Despite hundreds of tweets on Edna’s eviction from the ambulance deployment facility, less than 10 people cared enough to show up in person during the San Francisco Fire Commission’s Wednesday meeting for public comment. It was a small but passionate group of cat lovers.
As former EMT Michelle Estrada testified, the tortoiseshell cat arrived at the station in India Basin as a stray in 2014 and worked her way into the hearts of Fire Department staff. She deterred rodents and took comfort in a stack of papers, earning the initial name of Mrs. Hammermill. Estrada’s coworker later named her Edna.
“I felt like it was imperative to offer the story of how Edna got to the station,” Estrada told the Fire Commission. “She used to love to keep herself warm atop some of the ambulances that came the night before.”
Staff on Evans Avenue lovingly cared for Edna in between their stressful and vital jobs as first responders and even created an Instagram. Holiday-themed posts read “Merry Christmas from our dumpling to yours” and “A little turkey for our turkey” while others simply offered puns like “Meowbulance.”

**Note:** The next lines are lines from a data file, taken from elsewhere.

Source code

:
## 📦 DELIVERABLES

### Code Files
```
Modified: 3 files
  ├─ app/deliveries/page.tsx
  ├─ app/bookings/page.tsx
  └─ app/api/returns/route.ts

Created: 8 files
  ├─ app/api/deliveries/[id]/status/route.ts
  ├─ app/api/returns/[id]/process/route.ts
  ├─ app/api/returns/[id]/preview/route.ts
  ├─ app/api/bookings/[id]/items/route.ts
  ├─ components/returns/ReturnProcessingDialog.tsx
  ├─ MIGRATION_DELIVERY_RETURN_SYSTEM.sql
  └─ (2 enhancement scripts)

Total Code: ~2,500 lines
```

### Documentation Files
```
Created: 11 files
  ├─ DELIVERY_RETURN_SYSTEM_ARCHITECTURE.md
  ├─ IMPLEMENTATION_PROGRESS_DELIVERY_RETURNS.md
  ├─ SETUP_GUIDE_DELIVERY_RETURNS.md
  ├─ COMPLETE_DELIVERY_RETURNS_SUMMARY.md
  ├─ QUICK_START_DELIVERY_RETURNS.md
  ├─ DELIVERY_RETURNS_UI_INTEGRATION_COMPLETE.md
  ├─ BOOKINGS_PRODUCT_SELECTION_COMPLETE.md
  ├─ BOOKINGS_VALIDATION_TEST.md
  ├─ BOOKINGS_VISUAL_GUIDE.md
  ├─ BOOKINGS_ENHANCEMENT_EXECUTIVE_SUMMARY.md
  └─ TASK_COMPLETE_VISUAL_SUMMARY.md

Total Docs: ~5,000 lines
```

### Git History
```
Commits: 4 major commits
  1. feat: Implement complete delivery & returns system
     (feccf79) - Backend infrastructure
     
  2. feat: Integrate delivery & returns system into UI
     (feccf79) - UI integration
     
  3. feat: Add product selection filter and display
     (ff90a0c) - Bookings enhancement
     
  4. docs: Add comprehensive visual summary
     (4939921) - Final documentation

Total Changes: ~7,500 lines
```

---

Alas, someone filed an anonymous complaint and the facility was told in early February that they had days to get rid of Edna. The online firestorm was fierce enough to warrant a full-page of a press release from the Fire Department — far longer than most alerts issued about actual fires. Staffers even got her certified as a therapy cat and used the Instagram account to rally support. But the Fire Department cited that having a cat could compromise the sterility of supplies and equipment used on patients and someone from the team took her home.
“She has somewhere to go now but it just sucks to uproot a once-feral cat from her home of five years and one that she could come and go as she pleased but chose to stay with unlimited 24/7 loving from 200+ amazing EMS members,” read a goodbye Instagram post. “All this over an ‘anonymous’ complaint that was made with malicious intent.”
One public commenter, who indicated that he worked for the Fire Department questioned the logic of citing health concerns since medical supplies are securely stored. Another woman appeared to have more sympathy for the cat than “the homeless” by alluding that the latter was a much worse hygienic issue.
Ultimately, they all wanted Edna to return to Station 49 but it’s unlikely that the seven commenters counted by SF Weekly would be enough to pressure the Fire Commission to intervene. (A post on Edna’s Instagram account that asked supporters of #Ednastays to show up at the meeting on Wednesday seemed promising with almost 10,000 likes.)
“I’m a cat person but I really believe there’s a reason for her being there,” said a woman named Christine. “I would really hope that the Fire Department could do the right thing and bring Edna back. Bring Edna back to the 49.”